Analysis of Crown's Evidence
[11] The Crown's evidence suggesting Ms. Sher's lack of innocence is reduced to surveillance evidence of Ms. Sher entering the main floor of 150 Kingsbridge on a number of occasions in the weeks leading up to the discovery of the grow operation, and an expert police officer opining that the smell of vegetative marijuana would have been "overpowering" inside the residence. I say "would have" because that officer never visited the residence. His opinion is based upon his experience with 30 to 40 other marijuana grow operations. In addition, the statutory declaration of Andrea Simone makes reference to Ms. Sher receiving an envelope for "downstairs" from her son. I am not certain that would assist the Crown even if I accepted it. Mr. Simone was not a witness nor subject to cross-examination. He was biased in attempting to point a finger at others. I do not accept his declaration in any event. In my view, the evidence suggesting Ms. Sher's knowledge and involvement was exceedingly weak.

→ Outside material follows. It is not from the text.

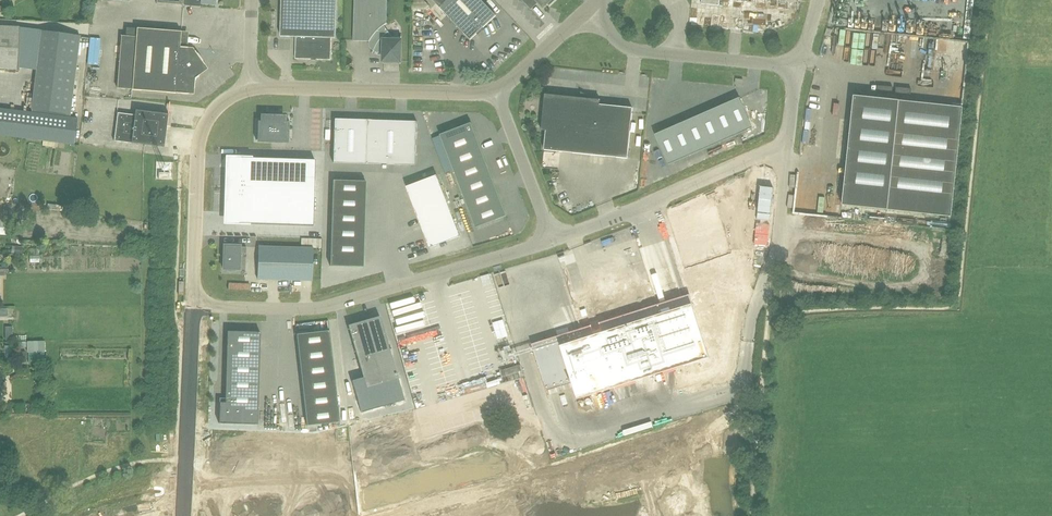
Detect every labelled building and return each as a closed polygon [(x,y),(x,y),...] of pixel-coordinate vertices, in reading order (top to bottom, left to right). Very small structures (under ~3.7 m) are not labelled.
[(336,38),(337,0),(282,0),(281,36),(296,37),(295,58),(331,59),(331,38),(336,38)] [(387,0),(354,0),(353,40),(369,41),(369,43),(370,46),(371,48),(372,50),(374,51),(376,52),(378,53),(381,53),(383,53),(383,61),(400,62),(401,36),(391,36),(384,26),(386,24),(387,0)] [(496,15),(482,0),(433,0),(470,40),(496,15)] [(9,12),(9,15),(11,15),(12,7),(0,6),(0,12),(9,12)] [(788,10),(778,12),(779,19),(789,18),(788,10)] [(764,13),(765,25),(776,25),(776,12),(764,13)] [(19,27),(0,26),(0,69),(16,70),(19,27)] [(126,27),(125,36),(136,37),(131,89),(193,94),(195,78),(207,69),(192,47),(187,47),(188,32),(181,31),(136,27),(136,28),(126,27)] [(200,37),(229,35),(228,28),(200,31),(200,37)] [(849,41),(858,42),(859,29),(849,29),(849,41)] [(44,140),(65,143),(65,142),(65,143),(73,144),(77,118),(70,117),(80,36),(41,31),(32,108),(32,112),(0,108),(0,134),(44,140)] [(435,51),(416,51),(416,60),(424,60),(424,56),(434,56),(435,51)] [(544,149),(627,158),(632,108),(600,104),(600,99),(589,98),(589,97),(582,93),(581,98),(545,94),(541,130),(546,130),(544,149)] [(854,95),(842,205),(951,216),(963,107),(854,95)] [(668,165),(752,129),(739,99),(655,135),(668,165)] [(131,142),(164,147),(167,125),(169,113),(167,112),(167,114),(135,110),(135,115),(117,112),(114,141),(131,143),(131,142)] [(262,120),(257,120),(256,140),(289,141),(289,121),(284,121),(284,117),(262,116),(262,120)] [(315,150),(324,150),(324,116),(315,116),(315,150)] [(417,121),(367,120),(334,119),(333,162),(366,163),(416,165),(417,121)] [(496,187),(490,173),(485,159),(479,144),(471,122),(440,134),(448,156),(454,170),(459,184),(465,199),(475,226),(506,214),(496,187)] [(313,226),(315,159),(241,157),(241,159),(240,159),(238,159),(237,159),(236,159),(235,160),(234,160),(233,161),(232,161),(231,162),(230,163),(229,164),(228,165),(228,166),(227,167),(227,168),(226,169),(225,212),(239,212),(239,223),(313,226)] [(821,186),(831,186),(831,174),(821,174),(821,186)] [(437,175),(406,186),(430,247),(460,236),(437,175)] [(332,180),(330,266),(367,267),(370,181),(332,180)] [(592,245),(595,255),(610,250),(606,240),(592,245)] [(239,269),(239,253),(246,253),(246,247),(240,247),(240,246),(224,245),(223,269),(227,269),(227,271),(235,271),(235,269),(239,269)] [(312,280),(313,248),(258,246),(257,279),(312,280)] [(579,329),(532,344),(546,390),(572,382),(577,399),(666,371),(672,389),(717,375),(720,384),(729,381),(742,250),(680,269),(688,294),(631,313),(625,293),(594,303),(598,316),(588,320),(583,306),(573,309),(579,329)] [(565,264),(579,261),(577,252),(563,256),(565,264)] [(659,270),(654,272),(660,295),(666,293),(659,270)] [(380,316),(348,325),(363,378),(353,381),(362,412),(404,400),(398,379),(380,316)] [(339,422),(329,330),(296,334),(306,425),(339,422)] [(257,424),(260,332),(227,331),(225,402),(219,402),(219,423),(257,424)] [(597,396),(600,408),(618,403),(614,390),(597,396)]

[12] In my view, the evidence leads me to conclude that Ms. Sher knew nothing about the grow operation in the basement of her home. Her son, Jason, although an admitted criminal and liar, gave evidence which I accept as true. He answered questions carefully and thoughtfully. He admitted uncomplimentary things.
Concealment Measures
[13] Mr. Sher took steps in constructing an exhaust system which removed the air from the three rooms enclosed in the basement that contained marijuana plants. Obviously, he intended to conceal the existence of a grow operation from neighbours and visitors. He explained his exhaust system contained not only a carbon charcoal filter, which removed the smell, but a sound proofing system that limited the vibration of the exhaust fan. As a result, he was satisfied that no smells or sounds would be heard on the main floor that would attract attention. Two other witnesses, a friend and an acquaintance of Ms. Sher, testified to their presence at a jewellery party four days before the fire. They were present for one to two hours and smelled nothing unusual. I accept they are not experts in the identification of the distinct aroma of growing marijuana, but they do not have to be. I accept their evidence as it confirms Jason Sher's position that he deployed an exhaust system that eliminated odours, and that many people had been in and out of the home without suspicions being raised.
Decision
[14] Accordingly, Ms. Sher having satisfied this court that she was innocent of collusion or complicity, there is no reason in law or equity that would require me to do anything other than return the property. Pursuant to section 14 of the CDSA, the property was restrained by Justice Del Frate on January 17, 2011. Variations were subsequently granted to permit the property to be leased. Pursuant to my ruling under section 19(3) of the CDSA, the property shall now be returned to Ms. Sher and, as a result, the restraint order shall discontinue as provided for in section 14(9).